--- DATA ---

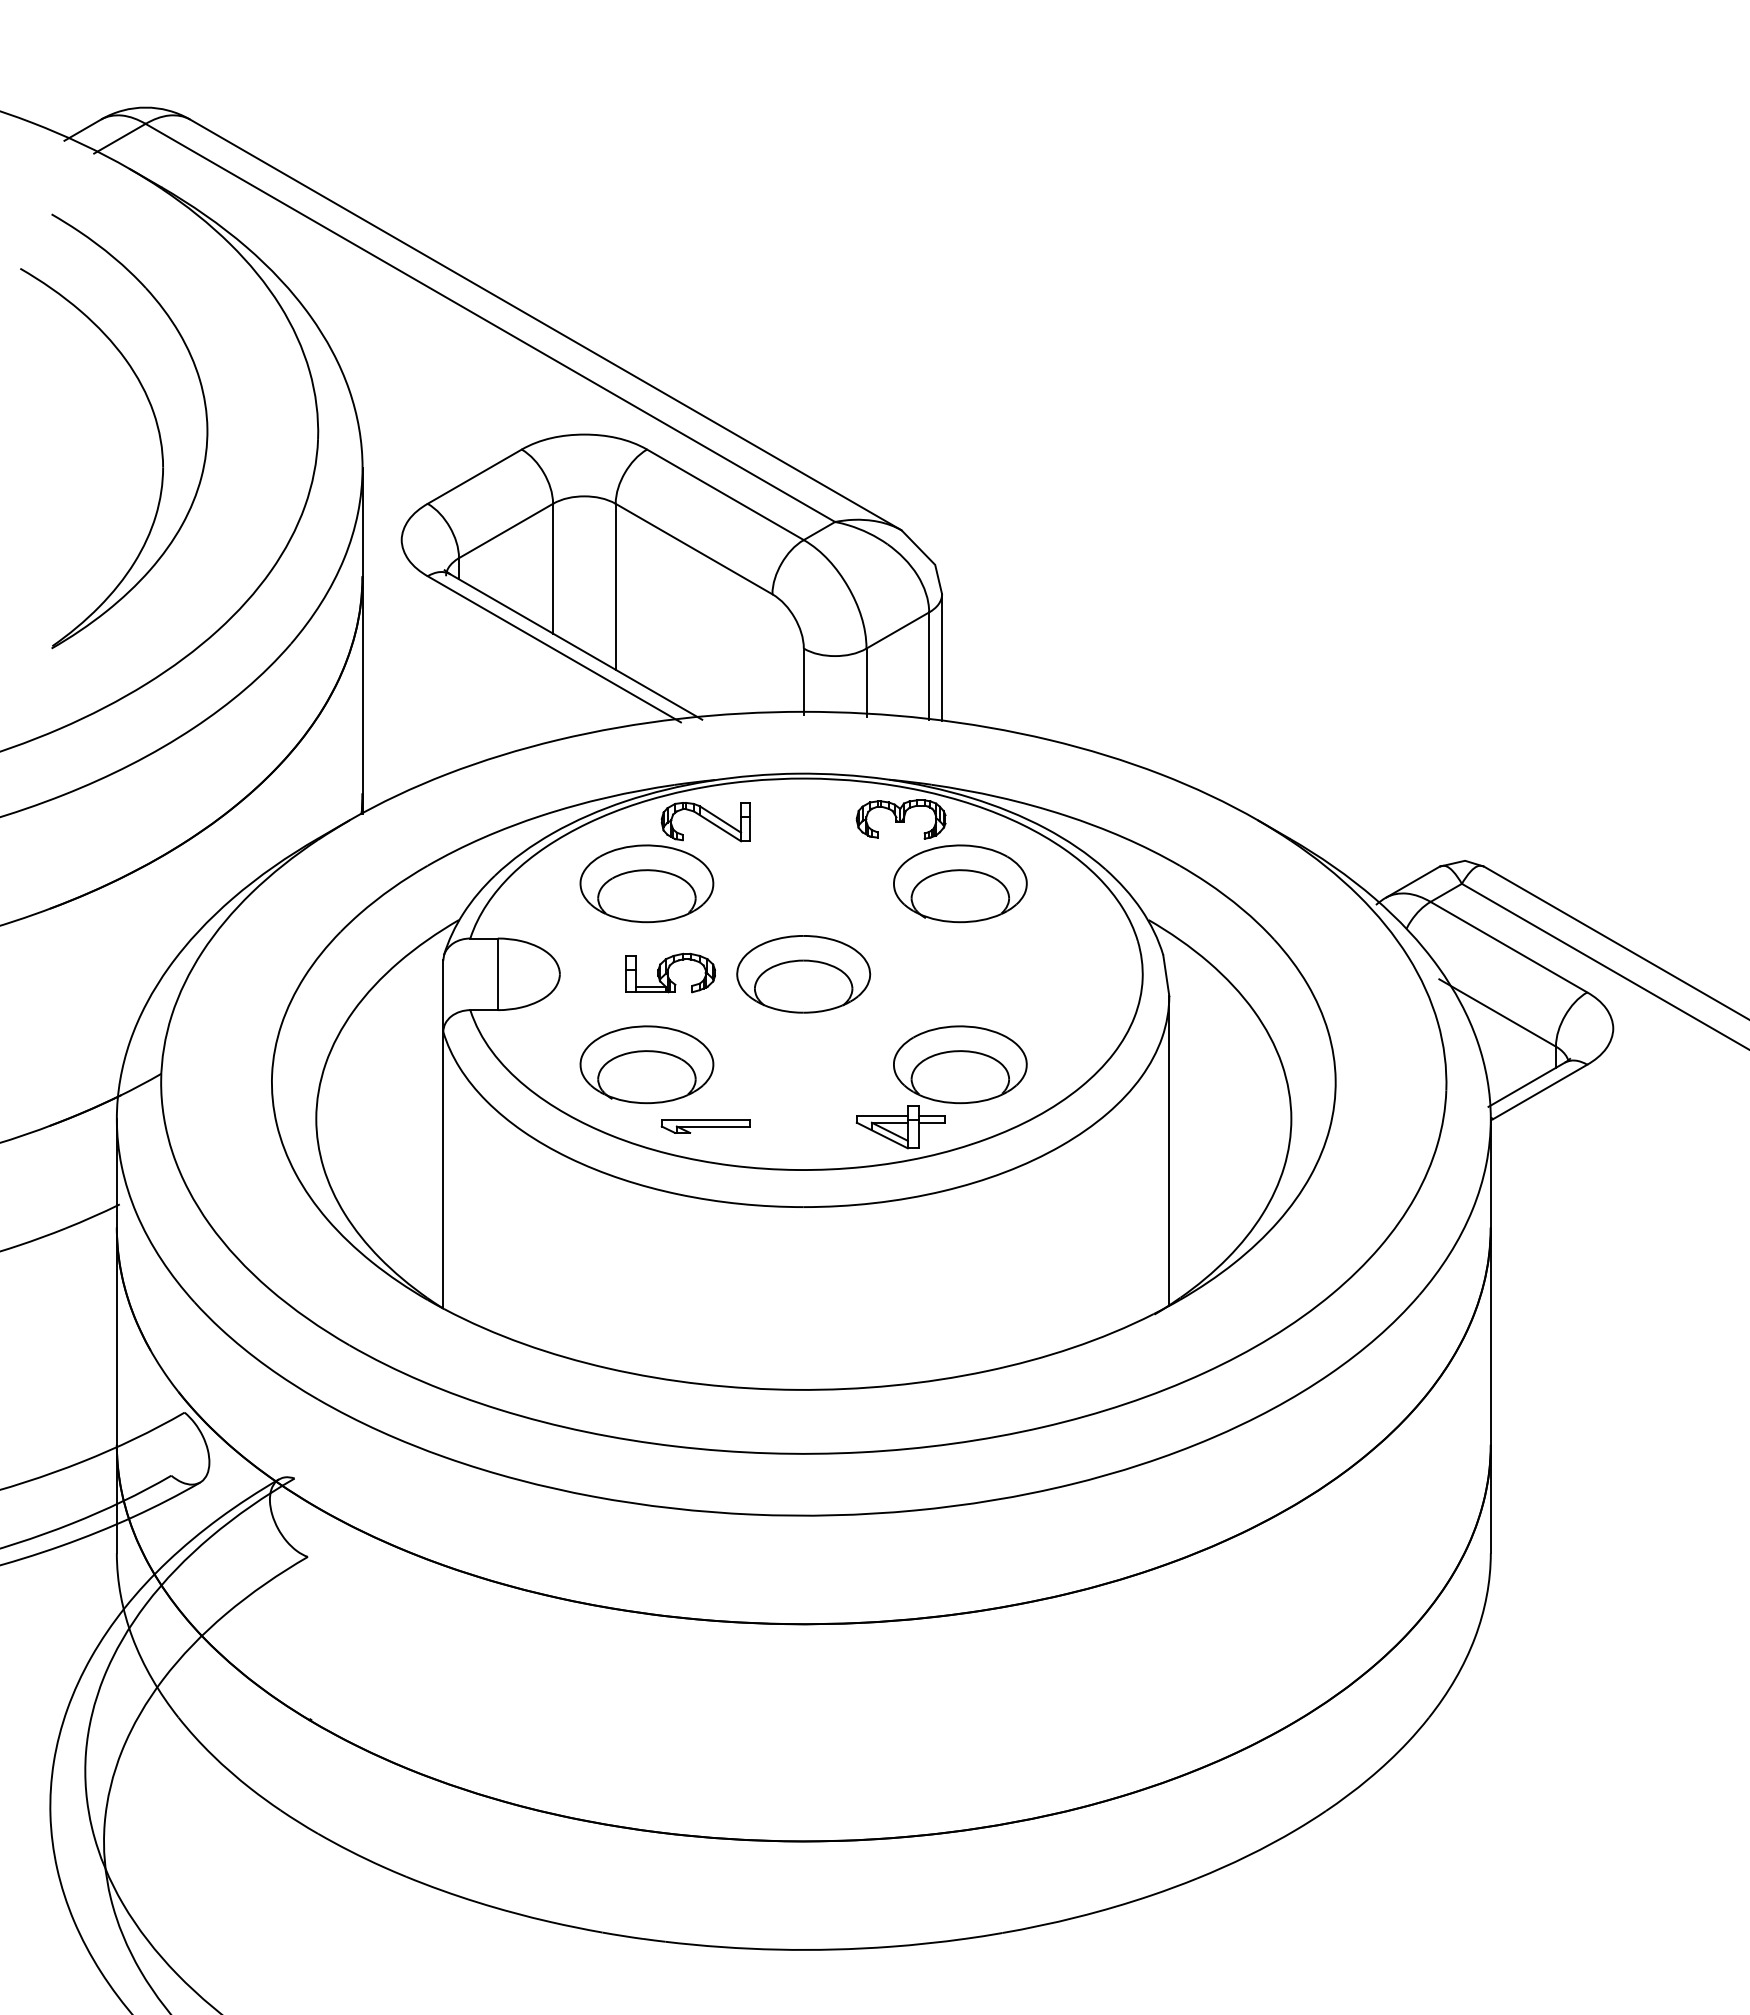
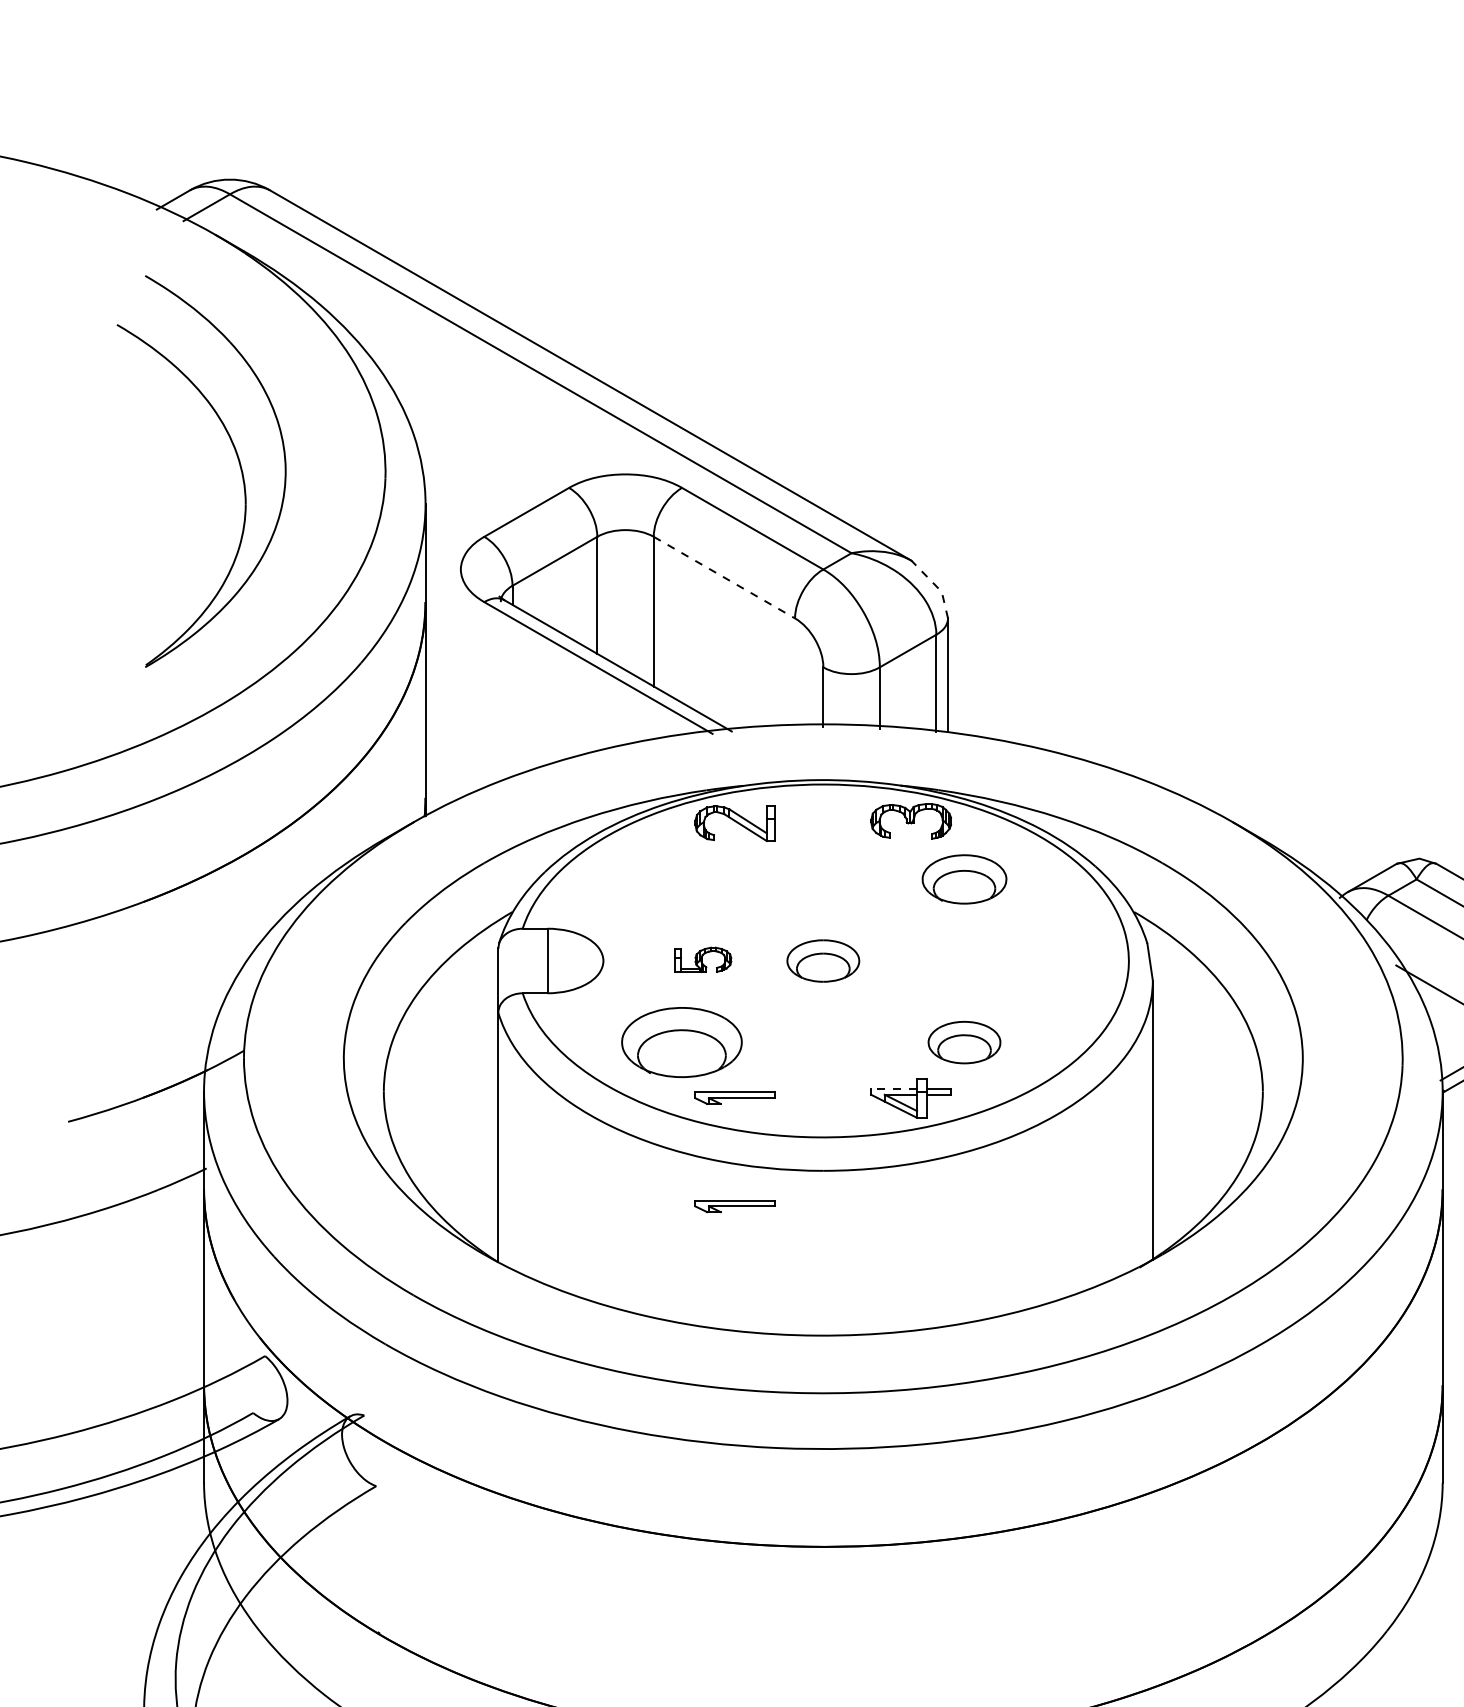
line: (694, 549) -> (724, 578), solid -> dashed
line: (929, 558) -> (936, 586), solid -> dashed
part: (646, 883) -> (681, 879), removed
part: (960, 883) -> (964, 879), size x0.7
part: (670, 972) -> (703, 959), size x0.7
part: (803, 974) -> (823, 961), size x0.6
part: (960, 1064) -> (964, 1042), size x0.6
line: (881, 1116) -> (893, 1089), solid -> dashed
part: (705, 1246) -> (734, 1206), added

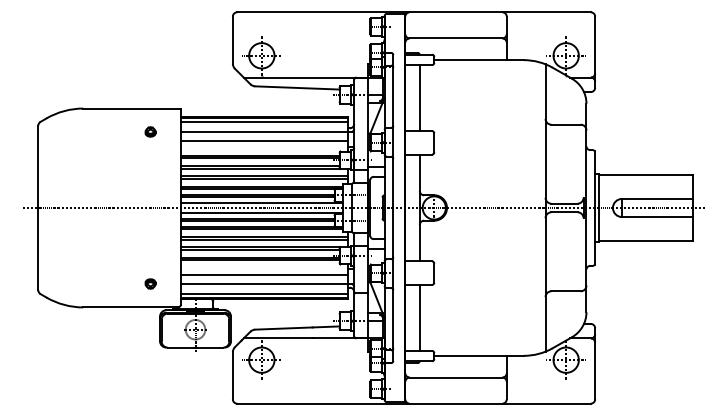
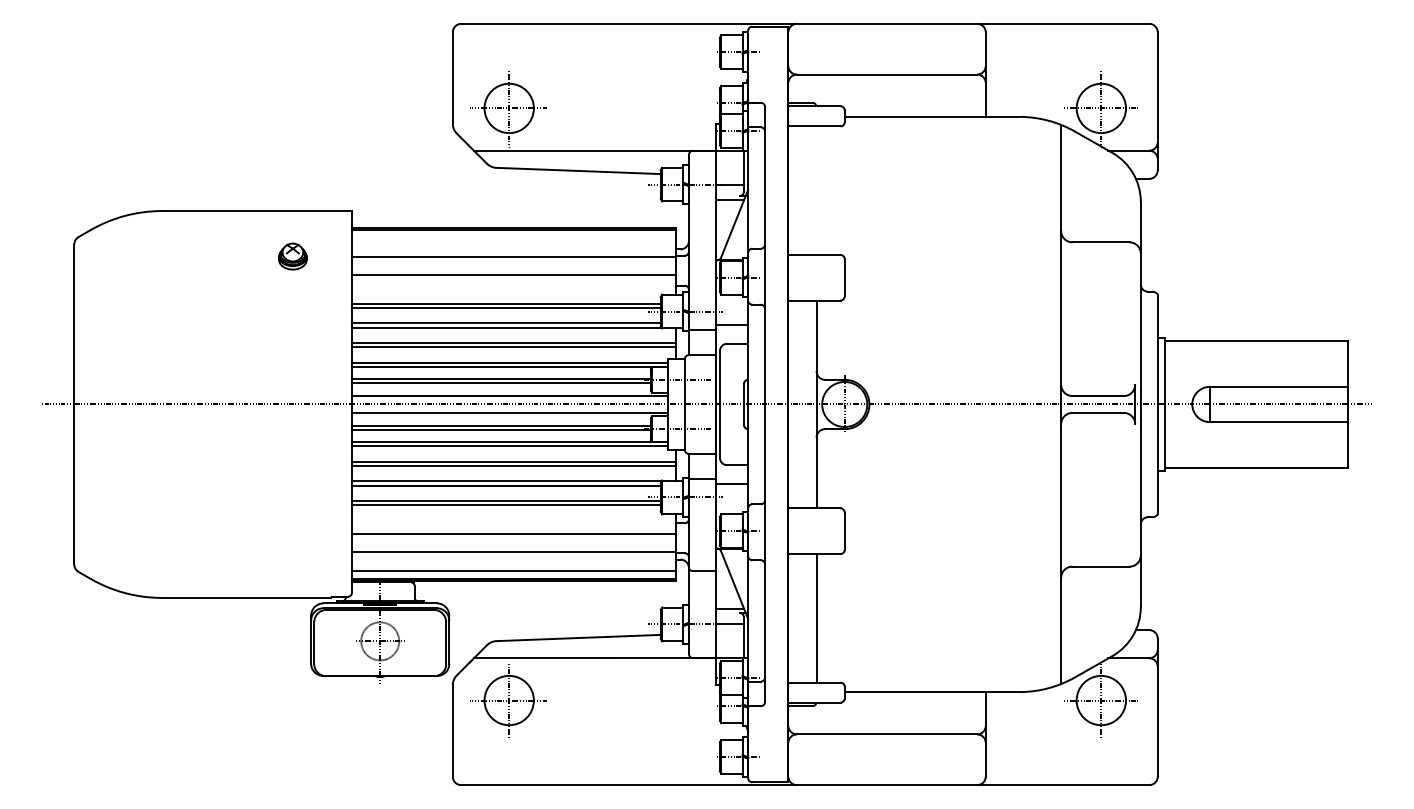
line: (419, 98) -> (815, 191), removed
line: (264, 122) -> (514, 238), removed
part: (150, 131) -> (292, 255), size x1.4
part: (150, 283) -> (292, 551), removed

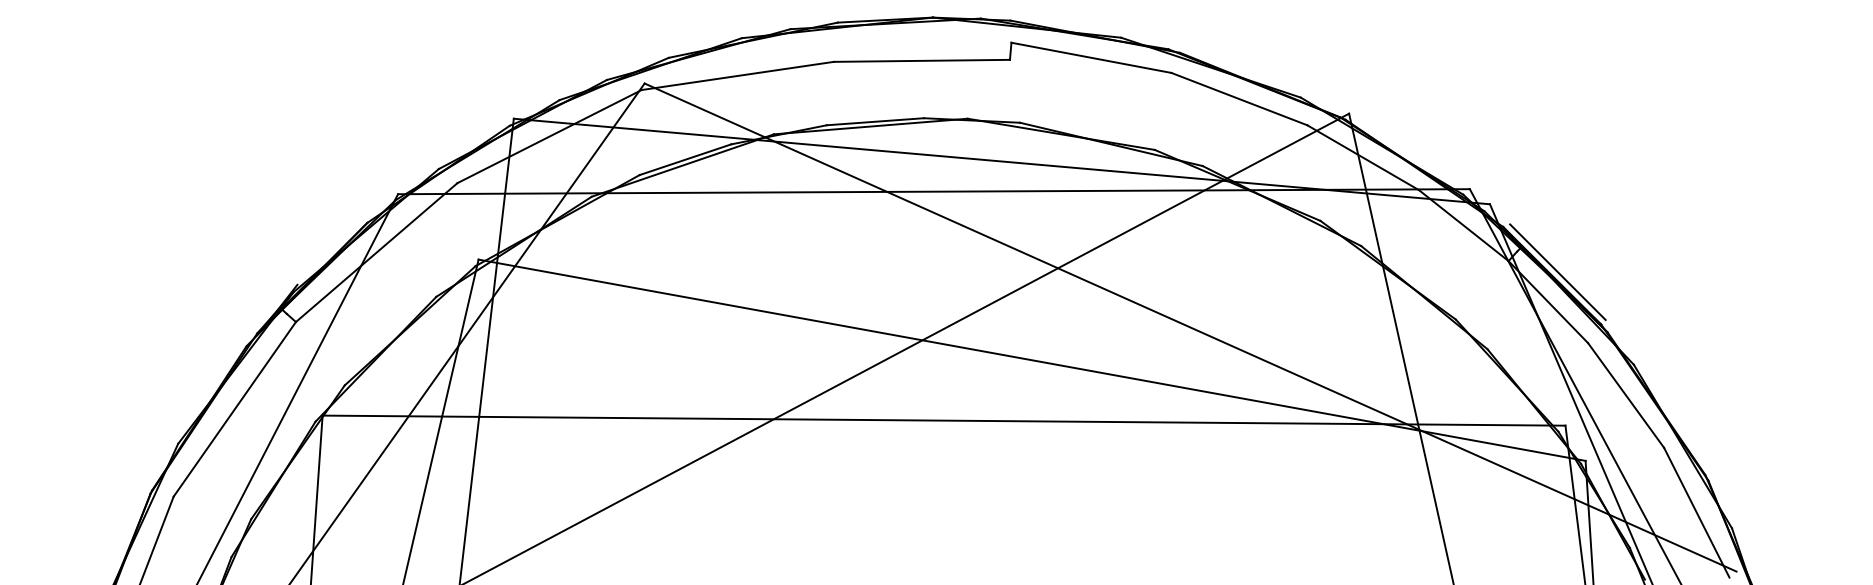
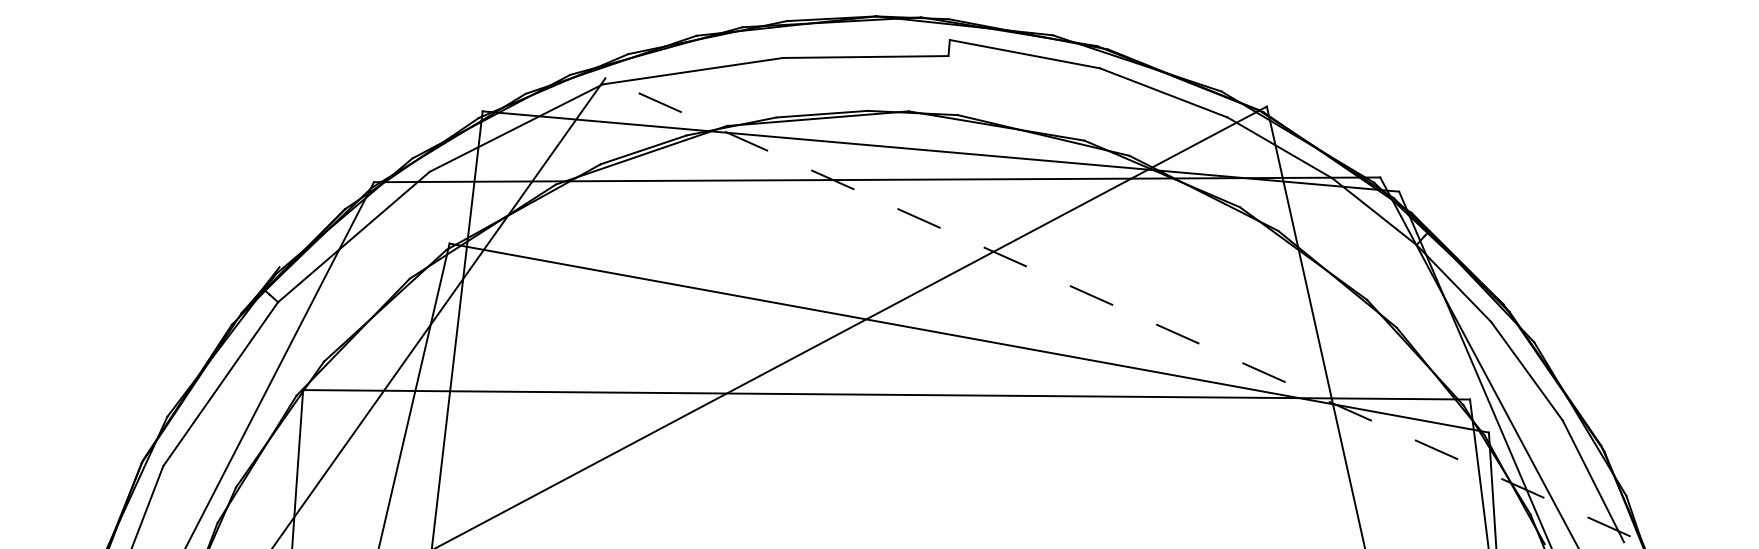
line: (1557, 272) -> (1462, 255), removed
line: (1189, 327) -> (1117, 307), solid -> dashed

---

EXERCISE BRIEF:
Nothing but the lines from the line with "part: (150, 283) -> (292, 551), removed" through the last line of the data above should be printed, exactly as written and without pictures.

WRITTEN ANSWER:
part: (150, 283) -> (292, 551), removed

line: (1557, 272) -> (1462, 255), removed
line: (1189, 327) -> (1117, 307), solid -> dashed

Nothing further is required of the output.